[[ Document segment, beginning ]]

Viewing Telemetry Quality
Via the UI
Navigate to Telemetry Quality in the sidebar. The fleet view shows all services sorted worst-first, with band badges and mini dimension bars. Click any row to expand the full dimension breakdown and improvement actions.
On a Service Detail page, the Telemetry Quality section appears directly below the weirdness score timeline.
Via API
# Fleet-wide latest scores
curl $INFRASAGE_URL/api/v1/telemetry-quality \
-H "Authorization: Bearer $TOKEN"
# On-demand compute for a single service
curl $INFRASAGE_URL/api/v1/services/payment-api/telemetry-quality \
-H "Authorization: Bearer $TOKEN"
Example response:
{
"service_id": "payment-api",
"computed_at": "2026-05-09T04:30:00Z",
"overall_score": 74,
"band": "good",
"volume_score": 18,
"freshness_score": 20,
"variety_score": 14,
"consistency_score": 12,
"error_signal_score": 10,
"causal_readiness_score": 9,
"improvement_actions": [
"Increase variety: traces are missing — enable OpenTelemetry trace export",
"Error signal: http_server_errors_total not found in last 6h — check instrumentation"

[[ Document segment, end ]]
[[ Information supplied, beginning ]]

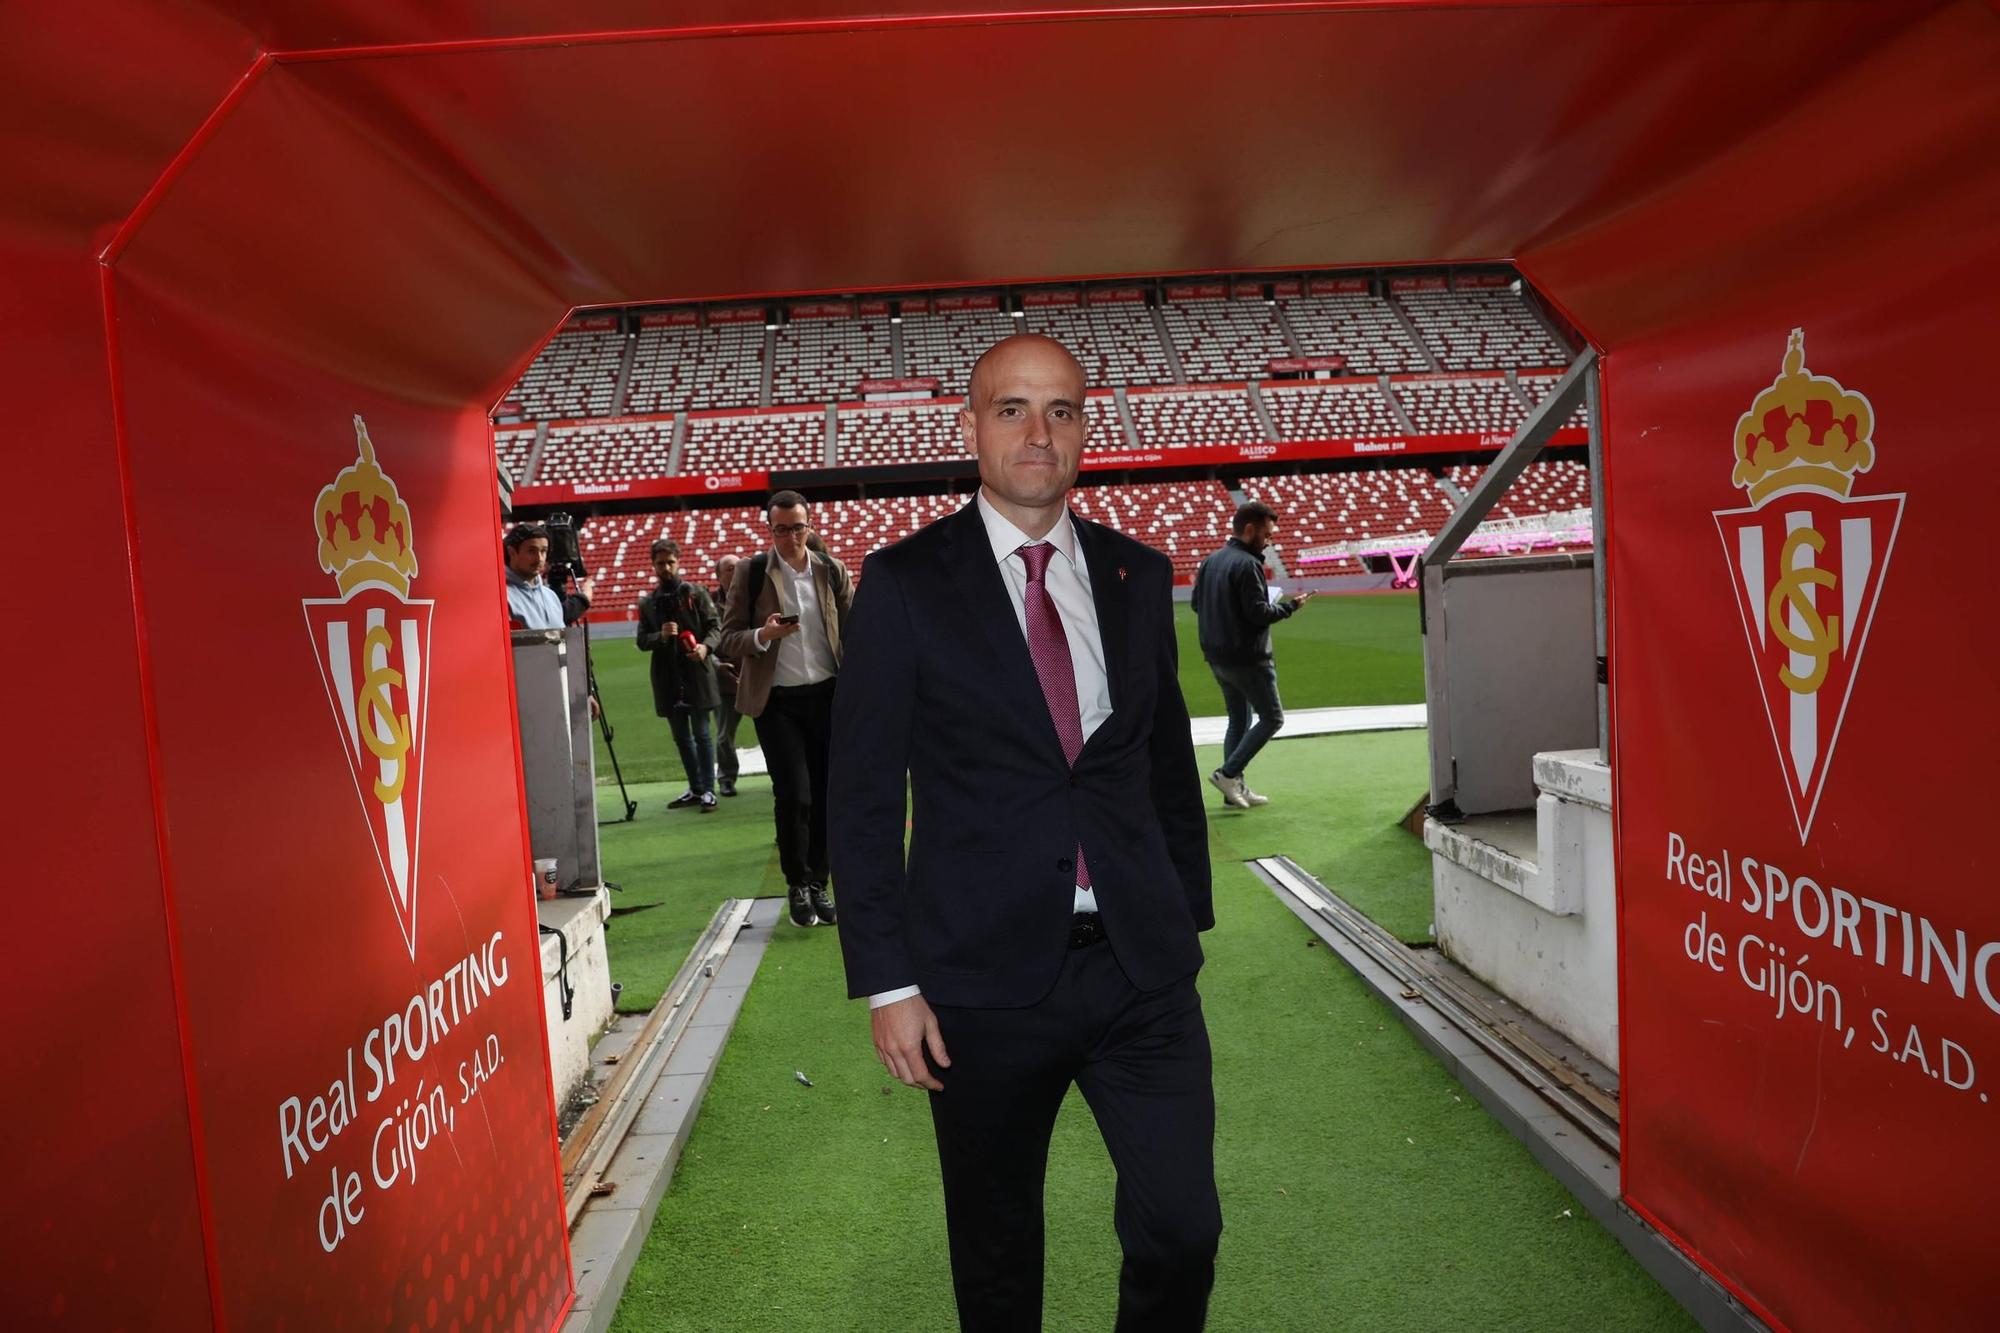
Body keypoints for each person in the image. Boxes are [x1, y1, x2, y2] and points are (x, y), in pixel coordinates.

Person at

[[ Information supplied, end ]]

Answer these from the telemetry quality text:
(a) In what order does the fleet view list services?
(b) Where on a Service Detail page does the Telemetry Quality section appear?
(c) What overall score does the example response give for payment-api?
The listing has nothing to do with the telemetry quality text.

__Finished exercise__
(a) Worst-first.
(b) Directly below the weirdness score timeline.
(c) 74.